■ EXERCISE BRIEF:
Put every line of the records below into a Markdown table with the columns Row and Line, numbering the rows and skipping blank lines. Leave the pictures out of the answer.

* Start DATASET ROWS *

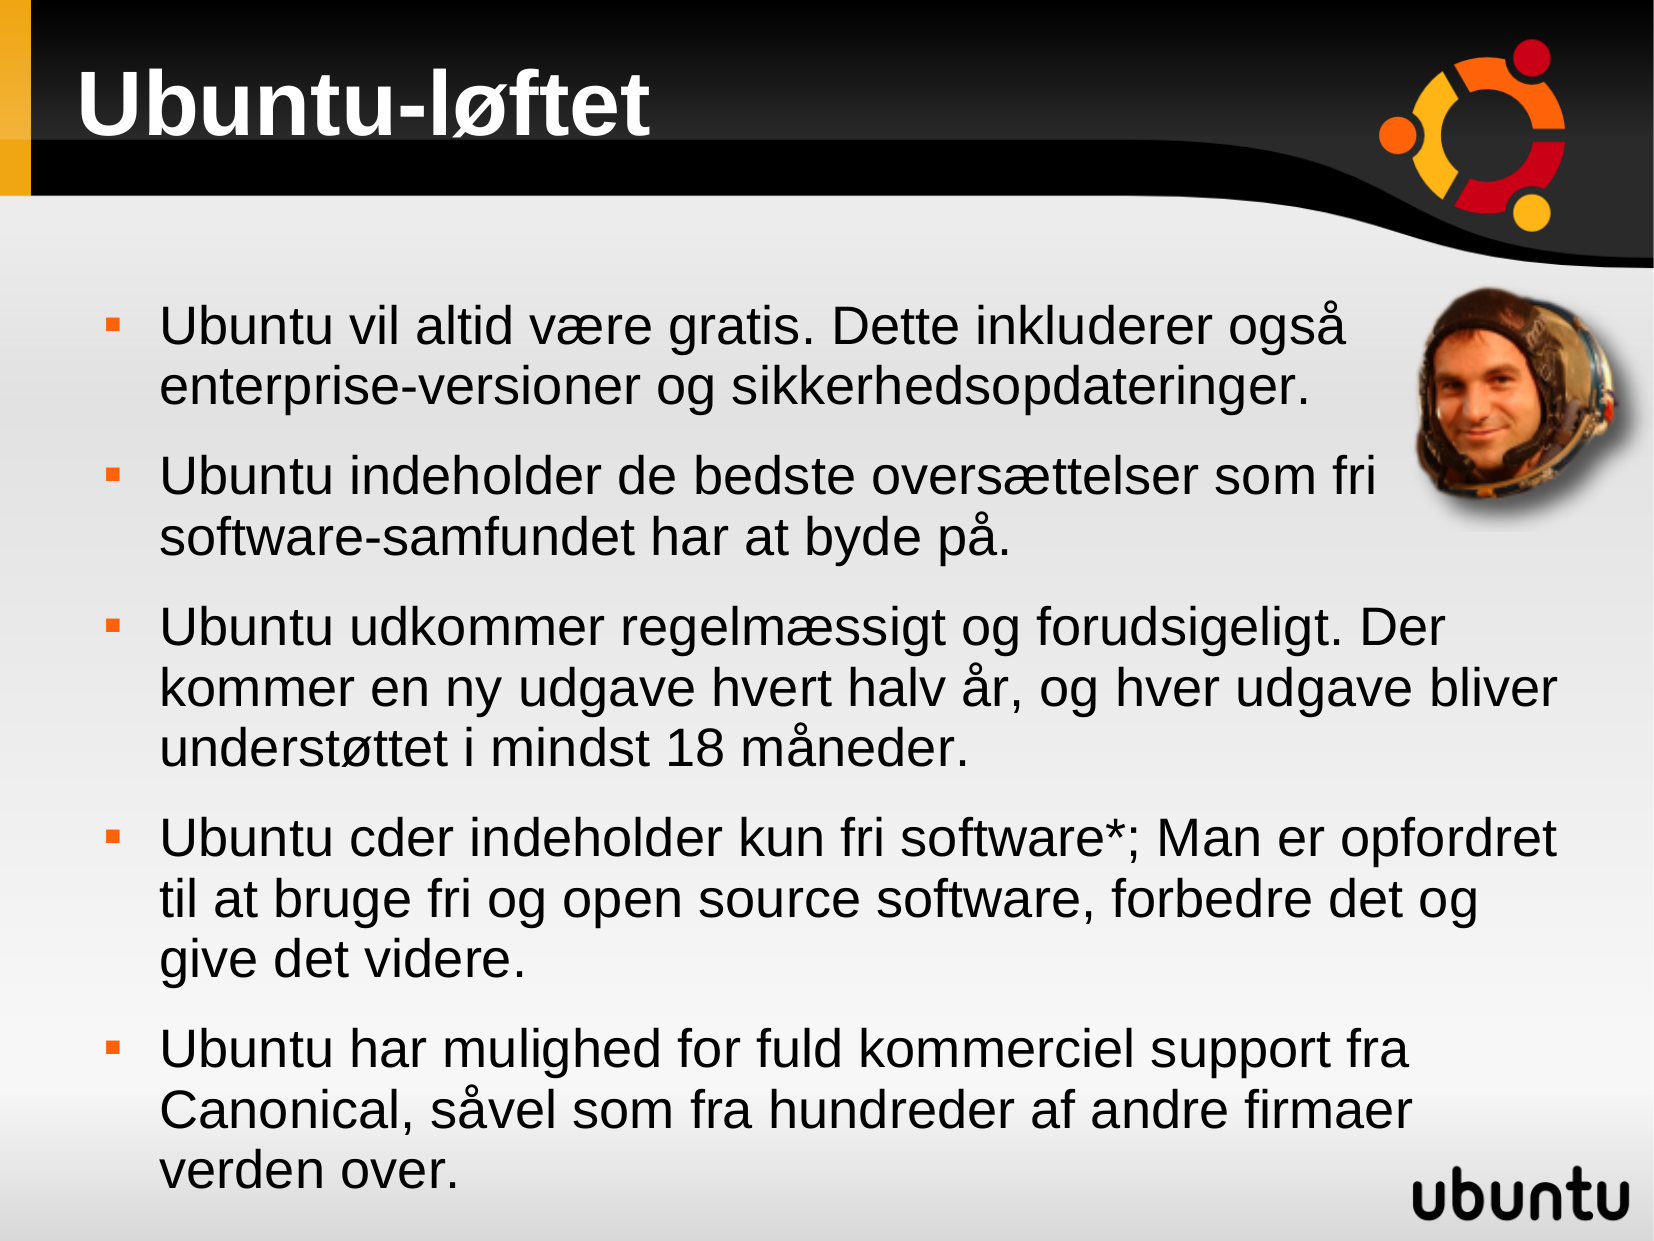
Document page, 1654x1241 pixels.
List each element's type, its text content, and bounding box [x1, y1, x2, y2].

picture [0, 0, 1654, 1241]
list Ubuntu vil altid være gratis. Dette inkluderer også enterprise-versioner og sikkerhedsopdateringer. Ubuntu indeholder de bedste oversættelser som fri software-samfundet har at byde på. Ubuntu udkommer regelmæssigt og forudsigeligt. Der kommer en ny udgave hvert halv år, og hver udgave bliver understøttet i mindst 18 måneder. Ubuntu cder indeholder kun fri software*; Man er opfordret til at bruge fri og open source software, forbedre det og give det videre. Ubuntu har mulighed for fuld kommerciel support fra Canonical, såvel som fra hundreder af andre firmaer verden over. [88, 295, 1577, 1201]
title Ubuntu-løftet [76, 7, 1565, 200]
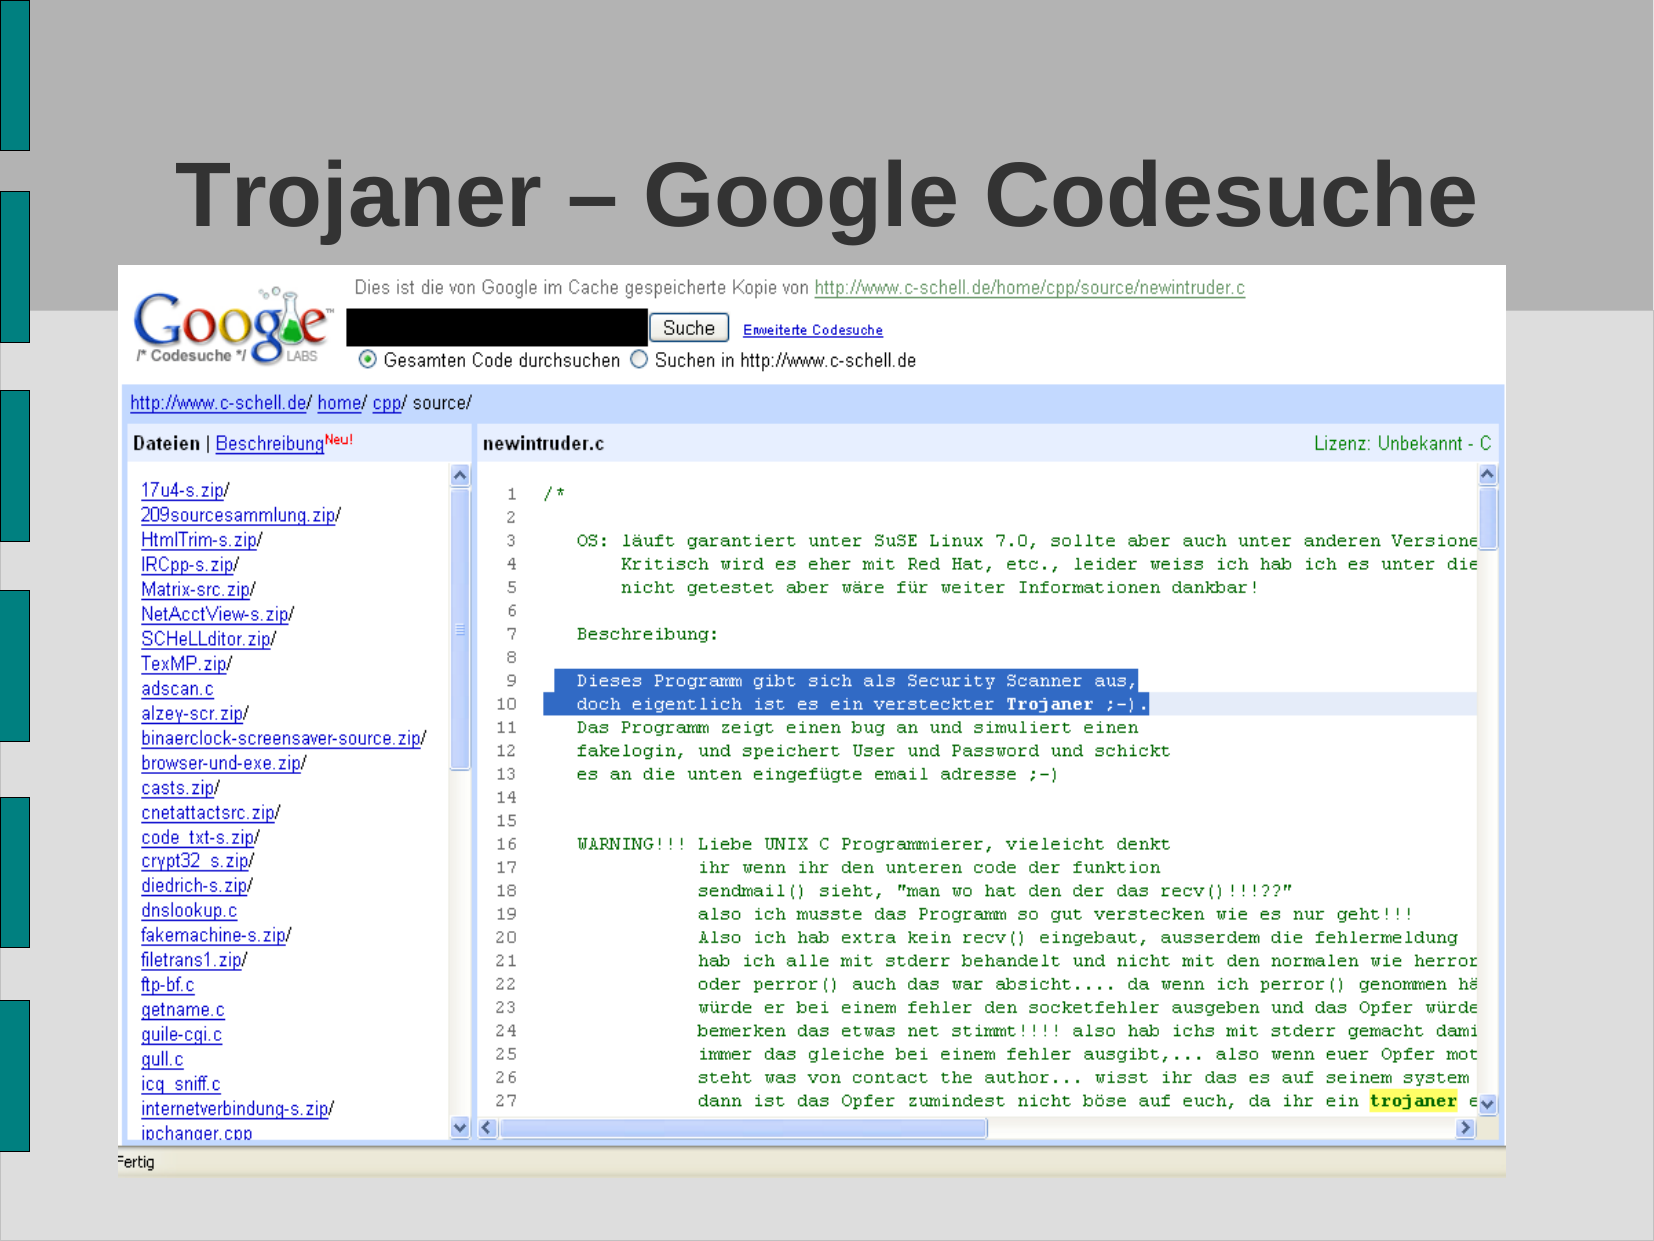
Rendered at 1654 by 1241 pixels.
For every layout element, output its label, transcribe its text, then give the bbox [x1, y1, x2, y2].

title Trojaner – Google Codesuche [121, 91, 1534, 299]
picture [118, 265, 1506, 1178]
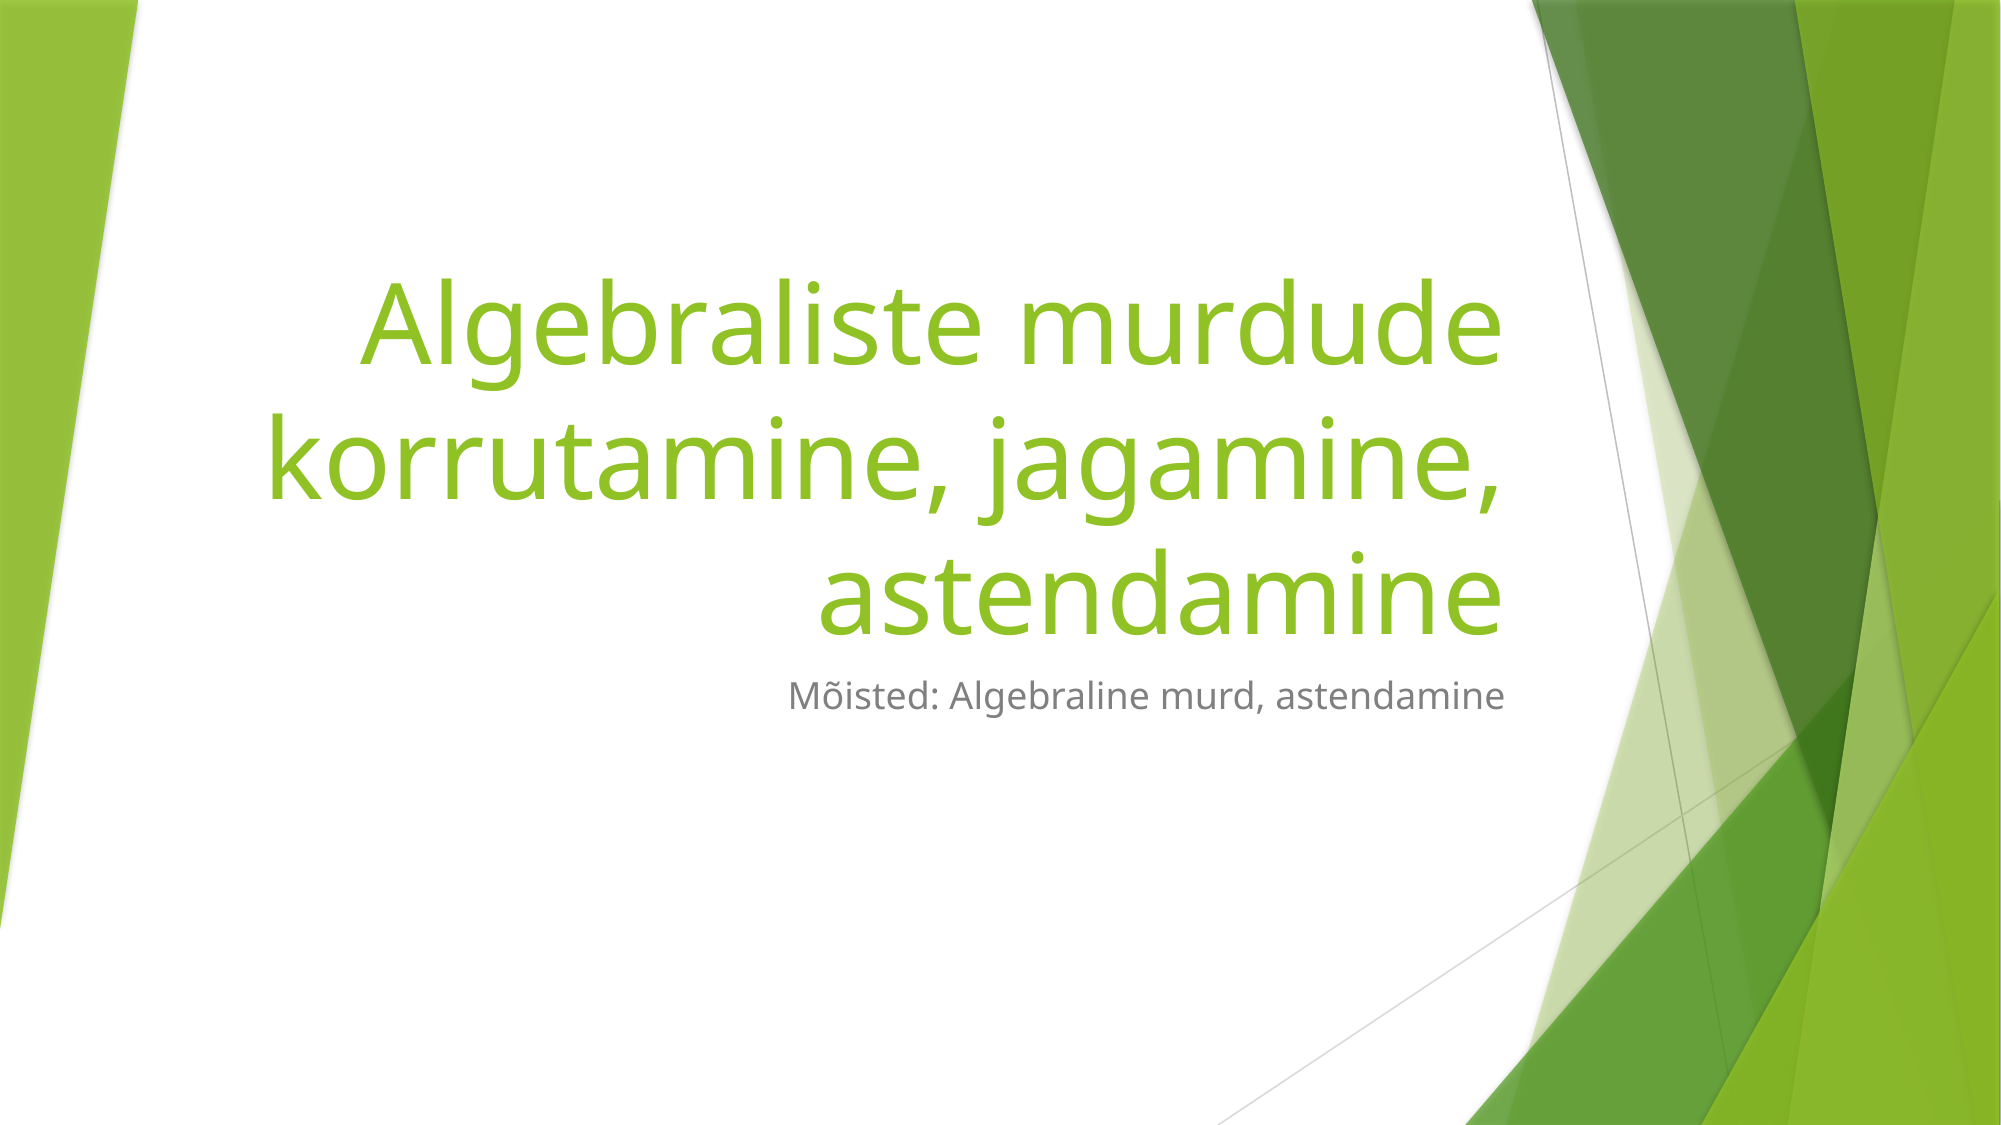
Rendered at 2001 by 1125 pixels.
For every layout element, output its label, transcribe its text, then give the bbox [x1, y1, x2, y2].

title Algebraliste murdude korrutamine, jagamine, astendamine [247, 394, 1522, 664]
subtitle Mõisted: Algebraline murd, astendamine [247, 664, 1522, 845]
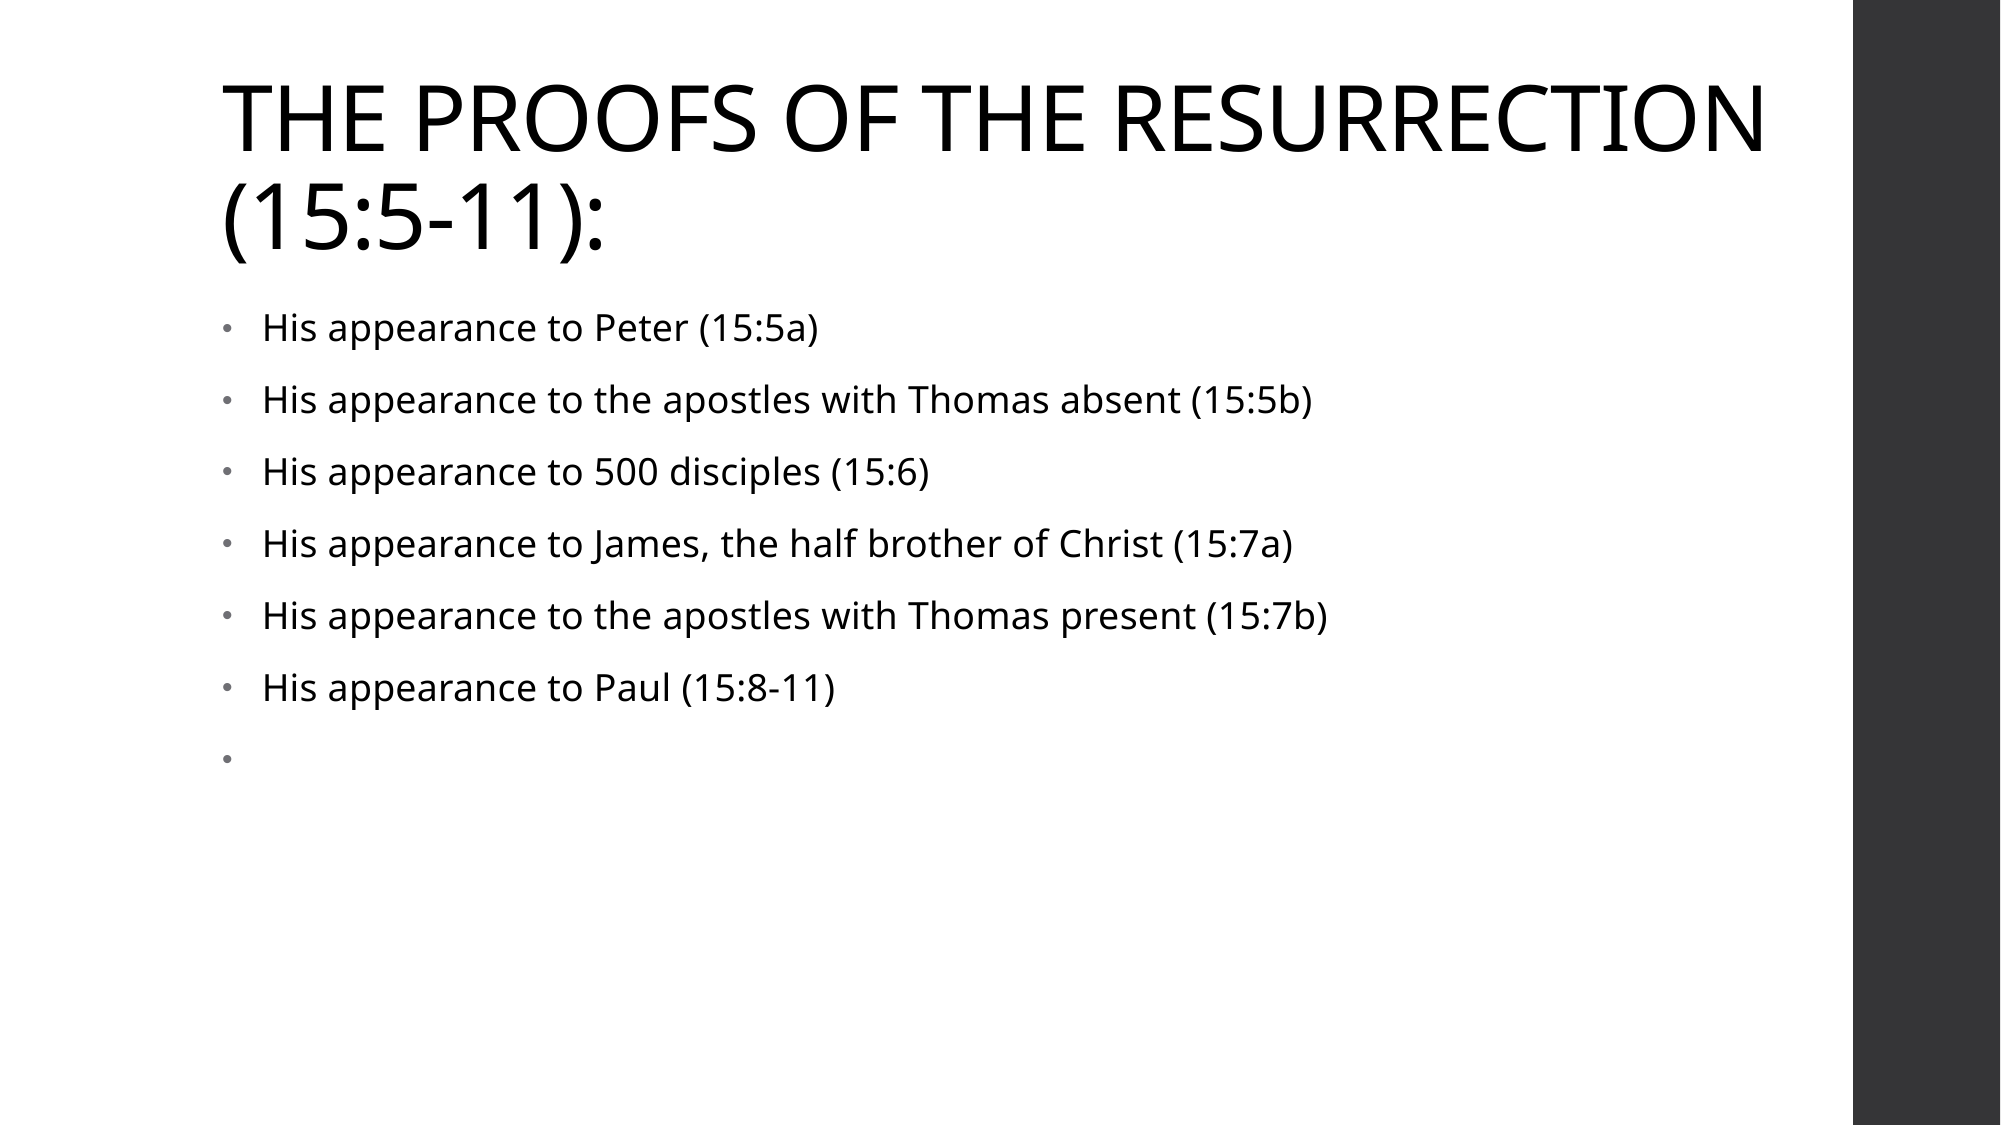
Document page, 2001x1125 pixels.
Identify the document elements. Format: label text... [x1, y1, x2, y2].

list His appearance to Peter (15:5a) His appearance to the apostles with Thomas absent (15:5b) His appearance to 500 disciples (15:6) His appearance to James, the half brother of Christ (15:7a) His appearance to the apostles with Thomas present (15:7b) His appearance to Paul (15:8-11) [206, 299, 1617, 1014]
title THE PROOFS OF THE RESURRECTION (15:5-11): [206, 60, 1797, 278]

* End DATASET ROWS *

■ FULL ANSWER:
| Row | Line |
|---|---|
| 1 | Document page, 1654x1241 pixels. |
| 2 | List each element's type, its text content, and bounding box [x1, y1, x2, y2]. |
| 3 | picture [0, 0, 1654, 1241] |
| 4 | list Ubuntu vil altid være gratis. Dette inkluderer også enterprise-versioner og sikkerhedsopdateringer. Ubuntu indeholder de bedste oversættelser som fri software-samfundet har at byde på. Ubuntu udkommer regelmæssigt og forudsigeligt. Der kommer en ny udgave hvert halv år, og hver udgave bliver understøttet i mindst 18 måneder. Ubuntu cder indeholder kun fri software*; Man er opfordret til at bruge fri og open source software, forbedre det og give det videre. Ubuntu har mulighed for fuld kommerciel support fra Canonical, såvel som fra hundreder af andre firmaer verden over. [88, 295, 1577, 1201] |
| 5 | title Ubuntu-løftet [76, 7, 1565, 200] |
| 6 | Rendered at 1654 by 1241 pixels. |
| 7 | For every layout element, output its label, transcribe its text, then give the bbox [x1, y1, x2, y2]. |
| 8 | title Trojaner – Google Codesuche [121, 91, 1534, 299] |
| 9 | picture [118, 265, 1506, 1178] |
| 10 | Rendered at 2001 by 1125 pixels. |
| 11 | For every layout element, output its label, transcribe its text, then give the bbox [x1, y1, x2, y2]. |
| 12 | title Algebraliste murdude korrutamine, jagamine, astendamine [247, 394, 1522, 664] |
| 13 | subtitle Mõisted: Algebraline murd, astendamine [247, 664, 1522, 845] |
| 14 | Document page, 2001x1125 pixels. |
| 15 | Identify the document elements. Format: label text... [x1, y1, x2, y2]. |
| 16 | list His appearance to Peter (15:5a) His appearance to the apostles with Thomas absent (15:5b) His appearance to 500 disciples (15:6) His appearance to James, the half brother of Christ (15:7a) His appearance to the apostles with Thomas present (15:7b) His appearance to Paul (15:8-11) [206, 299, 1617, 1014] |
| 17 | title THE PROOFS OF THE RESURRECTION (15:5-11): [206, 60, 1797, 278] |